## Directions
Return exactly the lines of the data below, from the one that contains "Жаркое по-домашнему (свинина): 57.13 -> 64" through the final line, and leave out every picture.

(Data entries)
Start of Block

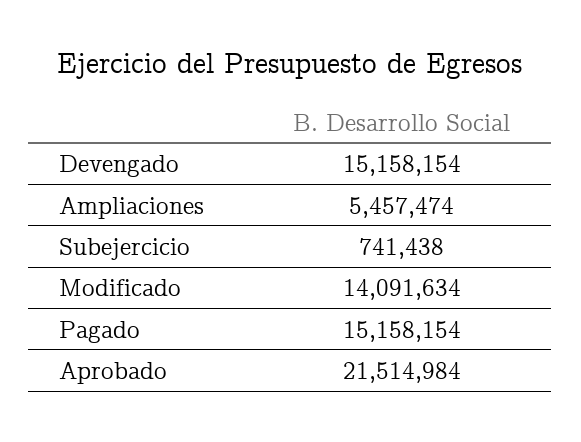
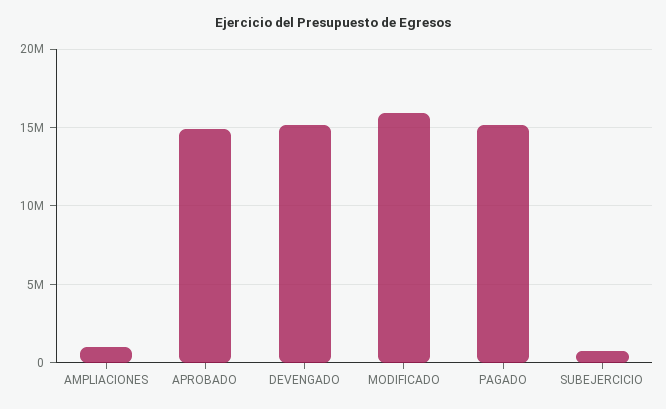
Ampliaciones: 5457474 -> 1000000
Modificado: 14091634 -> 16000000
Aprobado: 21514984 -> 15000000

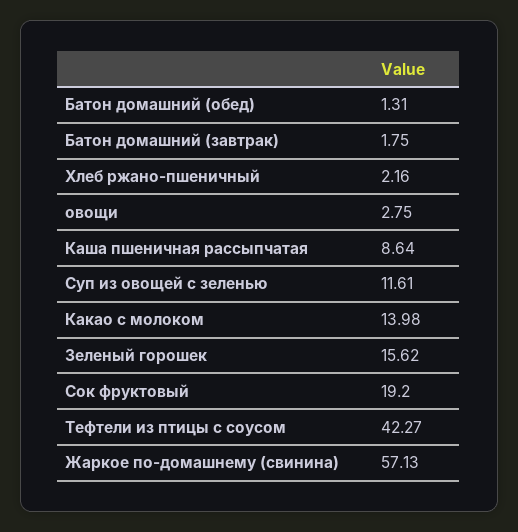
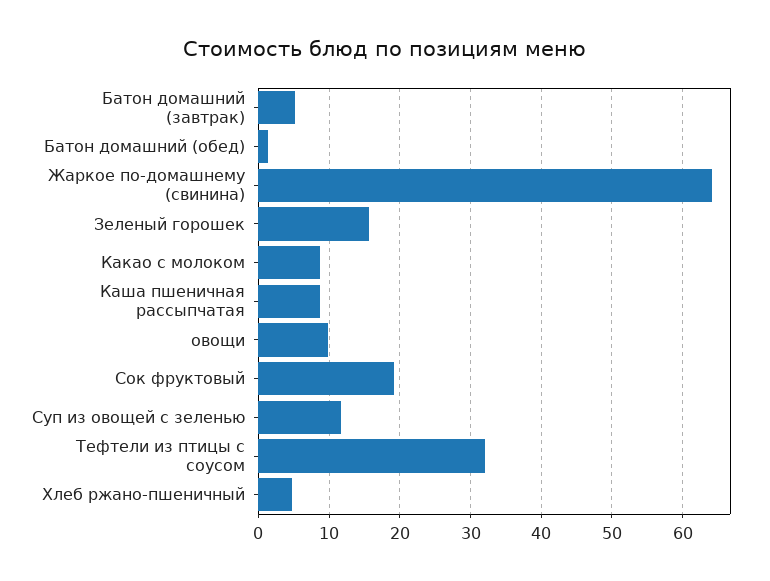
Батон домашний (завтрак): 1.75 -> 5
Хлеб ржано-пшеничный: 2.16 -> 5
овощи: 2.75 -> 10
Какао с молоком: 13.98 -> 9
Тефтели из птицы с соусом: 42.27 -> 32
Жаркое по-домашнему (свинина): 57.13 -> 64

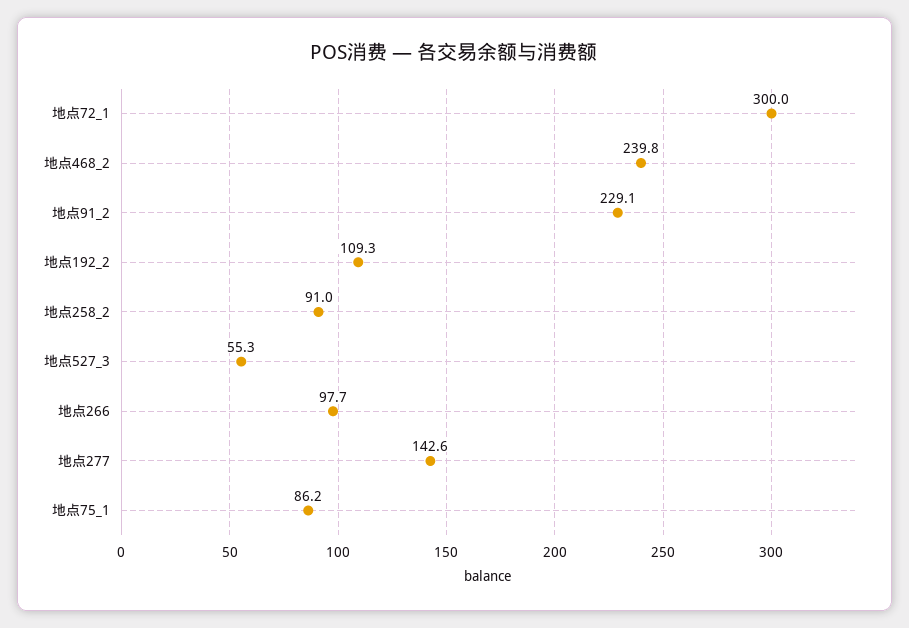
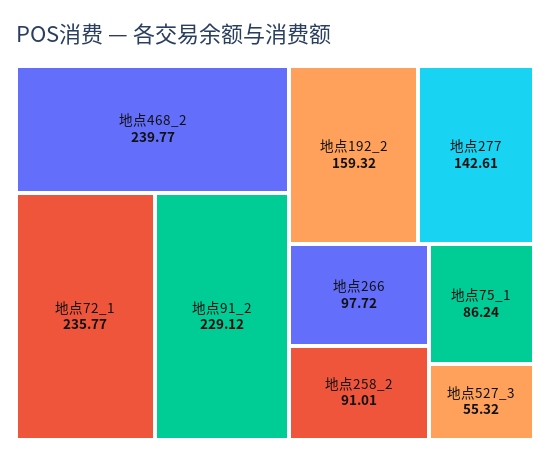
地点72_1: 300 -> 235.77
地点192_2: 109.3 -> 159.32

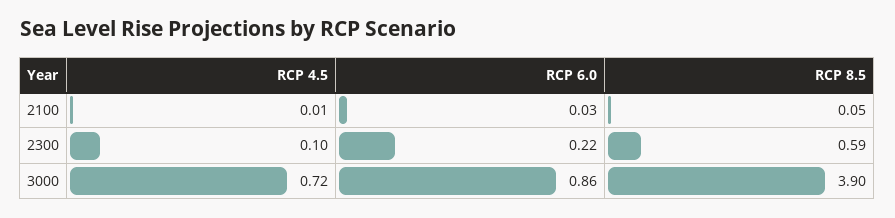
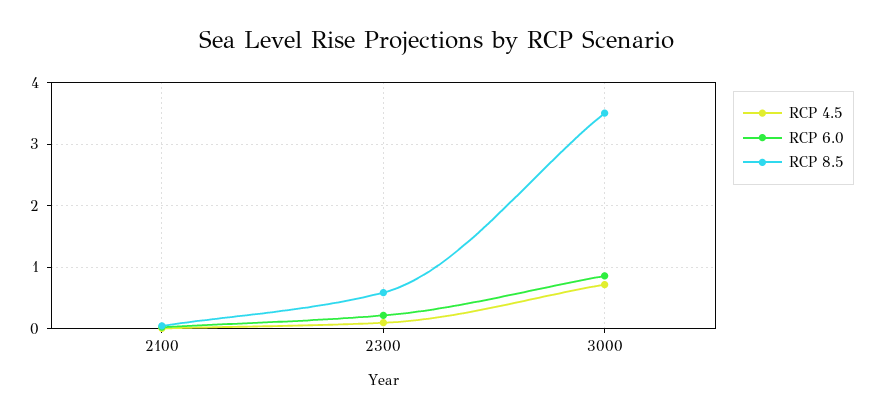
RCP 8.5, 3000: 3.9 -> 3.5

End of Block

## Solution below
Жаркое по-домашнему (свинина): 57.13 -> 64

地点72_1: 300 -> 235.77
地点192_2: 109.3 -> 159.32

RCP 8.5, 3000: 3.9 -> 3.5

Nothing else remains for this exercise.